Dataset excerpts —
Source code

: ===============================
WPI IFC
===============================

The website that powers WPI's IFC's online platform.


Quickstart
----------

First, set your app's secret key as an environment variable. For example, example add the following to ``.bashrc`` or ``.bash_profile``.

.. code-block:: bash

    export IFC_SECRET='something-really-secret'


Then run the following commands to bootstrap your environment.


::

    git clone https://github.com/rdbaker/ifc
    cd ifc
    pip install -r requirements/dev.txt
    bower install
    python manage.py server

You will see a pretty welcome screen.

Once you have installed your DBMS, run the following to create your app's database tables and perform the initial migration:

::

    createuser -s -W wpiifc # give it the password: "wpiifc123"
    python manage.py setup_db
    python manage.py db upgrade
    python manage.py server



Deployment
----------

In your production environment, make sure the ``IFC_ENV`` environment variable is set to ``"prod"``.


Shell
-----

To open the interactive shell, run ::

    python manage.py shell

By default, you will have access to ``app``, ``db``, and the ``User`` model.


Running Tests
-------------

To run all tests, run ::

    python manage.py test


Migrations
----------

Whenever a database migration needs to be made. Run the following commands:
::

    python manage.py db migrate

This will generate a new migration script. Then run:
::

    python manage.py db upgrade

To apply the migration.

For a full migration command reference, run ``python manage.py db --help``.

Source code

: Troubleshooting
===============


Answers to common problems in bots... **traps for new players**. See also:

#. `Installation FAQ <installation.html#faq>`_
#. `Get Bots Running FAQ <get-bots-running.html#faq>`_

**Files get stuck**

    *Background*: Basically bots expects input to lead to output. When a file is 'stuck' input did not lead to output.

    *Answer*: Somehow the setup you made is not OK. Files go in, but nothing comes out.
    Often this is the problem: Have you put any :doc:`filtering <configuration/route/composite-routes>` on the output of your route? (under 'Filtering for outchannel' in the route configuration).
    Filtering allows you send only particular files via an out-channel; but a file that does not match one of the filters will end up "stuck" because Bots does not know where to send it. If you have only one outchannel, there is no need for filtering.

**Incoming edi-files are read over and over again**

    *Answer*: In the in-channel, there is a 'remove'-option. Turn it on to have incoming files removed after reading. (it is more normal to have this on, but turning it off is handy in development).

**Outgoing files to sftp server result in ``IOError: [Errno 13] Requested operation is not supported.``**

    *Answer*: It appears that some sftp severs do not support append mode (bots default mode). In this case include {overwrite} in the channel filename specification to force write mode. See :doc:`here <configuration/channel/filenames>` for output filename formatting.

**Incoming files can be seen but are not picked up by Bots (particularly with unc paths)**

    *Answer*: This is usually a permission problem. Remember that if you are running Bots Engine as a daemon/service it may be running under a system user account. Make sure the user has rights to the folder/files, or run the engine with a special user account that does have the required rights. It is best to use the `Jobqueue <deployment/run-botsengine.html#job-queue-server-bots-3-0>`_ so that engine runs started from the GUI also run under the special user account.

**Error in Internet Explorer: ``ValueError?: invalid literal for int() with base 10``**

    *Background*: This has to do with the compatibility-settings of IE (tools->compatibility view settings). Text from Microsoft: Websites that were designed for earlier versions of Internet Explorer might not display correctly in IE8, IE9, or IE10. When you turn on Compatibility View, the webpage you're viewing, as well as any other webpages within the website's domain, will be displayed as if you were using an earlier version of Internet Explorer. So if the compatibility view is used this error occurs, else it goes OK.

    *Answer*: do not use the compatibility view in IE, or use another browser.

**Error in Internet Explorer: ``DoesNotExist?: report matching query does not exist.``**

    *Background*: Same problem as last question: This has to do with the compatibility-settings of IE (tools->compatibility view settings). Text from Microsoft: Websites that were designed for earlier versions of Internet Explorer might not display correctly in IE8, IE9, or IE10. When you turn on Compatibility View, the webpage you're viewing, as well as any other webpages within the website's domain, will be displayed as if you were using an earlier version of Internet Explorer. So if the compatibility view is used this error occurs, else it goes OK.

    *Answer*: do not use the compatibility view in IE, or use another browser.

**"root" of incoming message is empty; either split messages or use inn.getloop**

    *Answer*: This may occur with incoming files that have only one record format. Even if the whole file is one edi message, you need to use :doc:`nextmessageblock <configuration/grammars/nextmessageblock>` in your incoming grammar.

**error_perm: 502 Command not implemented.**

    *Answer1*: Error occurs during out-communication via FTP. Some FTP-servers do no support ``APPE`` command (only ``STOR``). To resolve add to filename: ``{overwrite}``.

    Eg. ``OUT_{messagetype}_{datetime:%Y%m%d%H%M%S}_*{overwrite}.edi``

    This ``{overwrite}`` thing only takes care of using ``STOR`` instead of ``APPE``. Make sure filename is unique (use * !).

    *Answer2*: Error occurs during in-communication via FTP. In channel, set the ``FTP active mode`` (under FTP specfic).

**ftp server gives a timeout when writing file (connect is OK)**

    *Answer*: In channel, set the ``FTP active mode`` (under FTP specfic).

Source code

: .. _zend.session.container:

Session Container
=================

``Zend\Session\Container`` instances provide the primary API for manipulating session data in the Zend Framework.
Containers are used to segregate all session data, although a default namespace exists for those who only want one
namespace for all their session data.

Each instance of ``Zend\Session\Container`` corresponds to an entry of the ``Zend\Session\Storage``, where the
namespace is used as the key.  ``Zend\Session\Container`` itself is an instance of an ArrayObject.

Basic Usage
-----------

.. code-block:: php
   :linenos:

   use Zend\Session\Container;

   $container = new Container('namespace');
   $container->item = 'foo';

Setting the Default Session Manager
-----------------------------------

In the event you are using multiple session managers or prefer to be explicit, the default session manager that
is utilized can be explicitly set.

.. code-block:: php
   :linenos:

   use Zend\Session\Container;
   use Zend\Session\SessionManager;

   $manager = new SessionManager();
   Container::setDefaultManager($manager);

TO-DO ITEM —
Reproduce the records word for word.

WRITTEN SOLUTION —
Source code

: ===============================
WPI IFC
===============================

The website that powers WPI's IFC's online platform.


Quickstart
----------

First, set your app's secret key as an environment variable. For example, example add the following to ``.bashrc`` or ``.bash_profile``.

.. code-block:: bash

    export IFC_SECRET='something-really-secret'


Then run the following commands to bootstrap your environment.


::

    git clone https://github.com/rdbaker/ifc
    cd ifc
    pip install -r requirements/dev.txt
    bower install
    python manage.py server

You will see a pretty welcome screen.

Once you have installed your DBMS, run the following to create your app's database tables and perform the initial migration:

::

    createuser -s -W wpiifc # give it the password: "wpiifc123"
    python manage.py setup_db
    python manage.py db upgrade
    python manage.py server



Deployment
----------

In your production environment, make sure the ``IFC_ENV`` environment variable is set to ``"prod"``.


Shell
-----

To open the interactive shell, run ::

    python manage.py shell

By default, you will have access to ``app``, ``db``, and the ``User`` model.


Running Tests
-------------

To run all tests, run ::

    python manage.py test


Migrations
----------

Whenever a database migration needs to be made. Run the following commands:
::

    python manage.py db migrate

This will generate a new migration script. Then run:
::

    python manage.py db upgrade

To apply the migration.

For a full migration command reference, run ``python manage.py db --help``.

Source code

: Troubleshooting
===============


Answers to common problems in bots... **traps for new players**. See also:

#. `Installation FAQ <installation.html#faq>`_
#. `Get Bots Running FAQ <get-bots-running.html#faq>`_

**Files get stuck**

    *Background*: Basically bots expects input to lead to output. When a file is 'stuck' input did not lead to output.

    *Answer*: Somehow the setup you made is not OK. Files go in, but nothing comes out.
    Often this is the problem: Have you put any :doc:`filtering <configuration/route/composite-routes>` on the output of your route? (under 'Filtering for outchannel' in the route configuration).
    Filtering allows you send only particular files via an out-channel; but a file that does not match one of the filters will end up "stuck" because Bots does not know where to send it. If you have only one outchannel, there is no need for filtering.

**Incoming edi-files are read over and over again**

    *Answer*: In the in-channel, there is a 'remove'-option. Turn it on to have incoming files removed after reading. (it is more normal to have this on, but turning it off is handy in development).

**Outgoing files to sftp server result in ``IOError: [Errno 13] Requested operation is not supported.``**

    *Answer*: It appears that some sftp severs do not support append mode (bots default mode). In this case include {overwrite} in the channel filename specification to force write mode. See :doc:`here <configuration/channel/filenames>` for output filename formatting.

**Incoming files can be seen but are not picked up by Bots (particularly with unc paths)**

    *Answer*: This is usually a permission problem. Remember that if you are running Bots Engine as a daemon/service it may be running under a system user account. Make sure the user has rights to the folder/files, or run the engine with a special user account that does have the required rights. It is best to use the `Jobqueue <deployment/run-botsengine.html#job-queue-server-bots-3-0>`_ so that engine runs started from the GUI also run under the special user account.

**Error in Internet Explorer: ``ValueError?: invalid literal for int() with base 10``**

    *Background*: This has to do with the compatibility-settings of IE (tools->compatibility view settings). Text from Microsoft: Websites that were designed for earlier versions of Internet Explorer might not display correctly in IE8, IE9, or IE10. When you turn on Compatibility View, the webpage you're viewing, as well as any other webpages within the website's domain, will be displayed as if you were using an earlier version of Internet Explorer. So if the compatibility view is used this error occurs, else it goes OK.

    *Answer*: do not use the compatibility view in IE, or use another browser.

**Error in Internet Explorer: ``DoesNotExist?: report matching query does not exist.``**

    *Background*: Same problem as last question: This has to do with the compatibility-settings of IE (tools->compatibility view settings). Text from Microsoft: Websites that were designed for earlier versions of Internet Explorer might not display correctly in IE8, IE9, or IE10. When you turn on Compatibility View, the webpage you're viewing, as well as any other webpages within the website's domain, will be displayed as if you were using an earlier version of Internet Explorer. So if the compatibility view is used this error occurs, else it goes OK.

    *Answer*: do not use the compatibility view in IE, or use another browser.

**"root" of incoming message is empty; either split messages or use inn.getloop**

    *Answer*: This may occur with incoming files that have only one record format. Even if the whole file is one edi message, you need to use :doc:`nextmessageblock <configuration/grammars/nextmessageblock>` in your incoming grammar.

**error_perm: 502 Command not implemented.**

    *Answer1*: Error occurs during out-communication via FTP. Some FTP-servers do no support ``APPE`` command (only ``STOR``). To resolve add to filename: ``{overwrite}``.

    Eg. ``OUT_{messagetype}_{datetime:%Y%m%d%H%M%S}_*{overwrite}.edi``

    This ``{overwrite}`` thing only takes care of using ``STOR`` instead of ``APPE``. Make sure filename is unique (use * !).

    *Answer2*: Error occurs during in-communication via FTP. In channel, set the ``FTP active mode`` (under FTP specfic).

**ftp server gives a timeout when writing file (connect is OK)**

    *Answer*: In channel, set the ``FTP active mode`` (under FTP specfic).

Source code

: .. _zend.session.container:

Session Container
=================

``Zend\Session\Container`` instances provide the primary API for manipulating session data in the Zend Framework.
Containers are used to segregate all session data, although a default namespace exists for those who only want one
namespace for all their session data.

Each instance of ``Zend\Session\Container`` corresponds to an entry of the ``Zend\Session\Storage``, where the
namespace is used as the key.  ``Zend\Session\Container`` itself is an instance of an ArrayObject.

Basic Usage
-----------

.. code-block:: php
   :linenos:

   use Zend\Session\Container;

   $container = new Container('namespace');
   $container->item = 'foo';

Setting the Default Session Manager
-----------------------------------

In the event you are using multiple session managers or prefer to be explicit, the default session manager that
is utilized can be explicitly set.

.. code-block:: php
   :linenos:

   use Zend\Session\Container;
   use Zend\Session\SessionManager;

   $manager = new SessionManager();
   Container::setDefaultManager($manager);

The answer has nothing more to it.